(Task requirements):
A faithful copy is required of the lines from the top of the entries through the line that contains "One neuron, checked", both included, with no pictures.
Recorded data below:
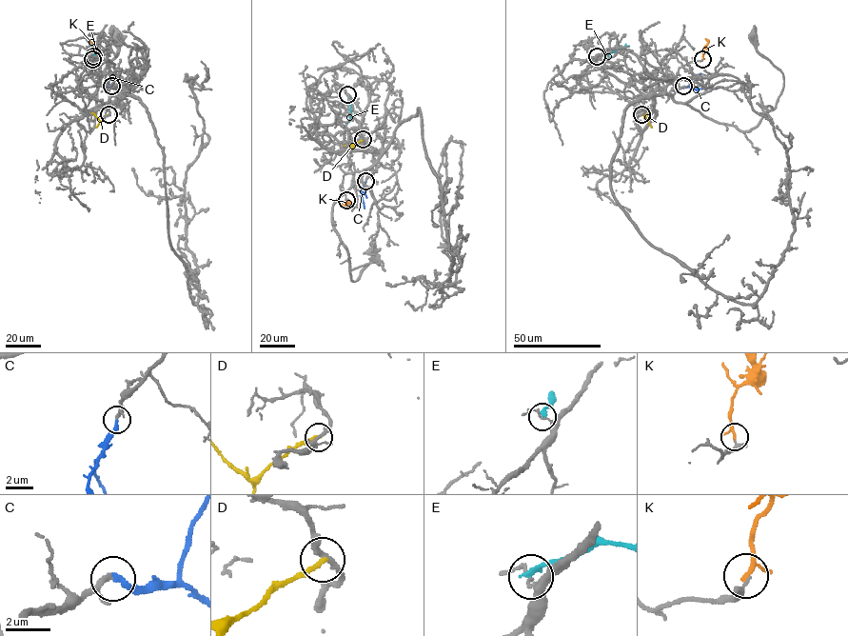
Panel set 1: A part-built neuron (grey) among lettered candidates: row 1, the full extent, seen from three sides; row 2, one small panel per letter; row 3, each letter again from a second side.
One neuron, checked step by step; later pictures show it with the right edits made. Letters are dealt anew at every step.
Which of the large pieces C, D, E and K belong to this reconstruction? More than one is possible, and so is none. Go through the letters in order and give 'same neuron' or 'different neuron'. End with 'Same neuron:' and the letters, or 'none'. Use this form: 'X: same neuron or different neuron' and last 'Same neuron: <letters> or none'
C: same neuron
D: different neuron
E: different neuron
K: different neuron
Same neuron: C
End of Recorded data.
(Exercise solution):
Panel set 1: A part-built neuron (grey) among lettered candidates: row 1, the full extent, seen from three sides; row 2, one small panel per letter; row 3, each letter again from a second side.
One neuron, checked step by step; later pictures show it with the right edits made. Letters are dealt anew at every step.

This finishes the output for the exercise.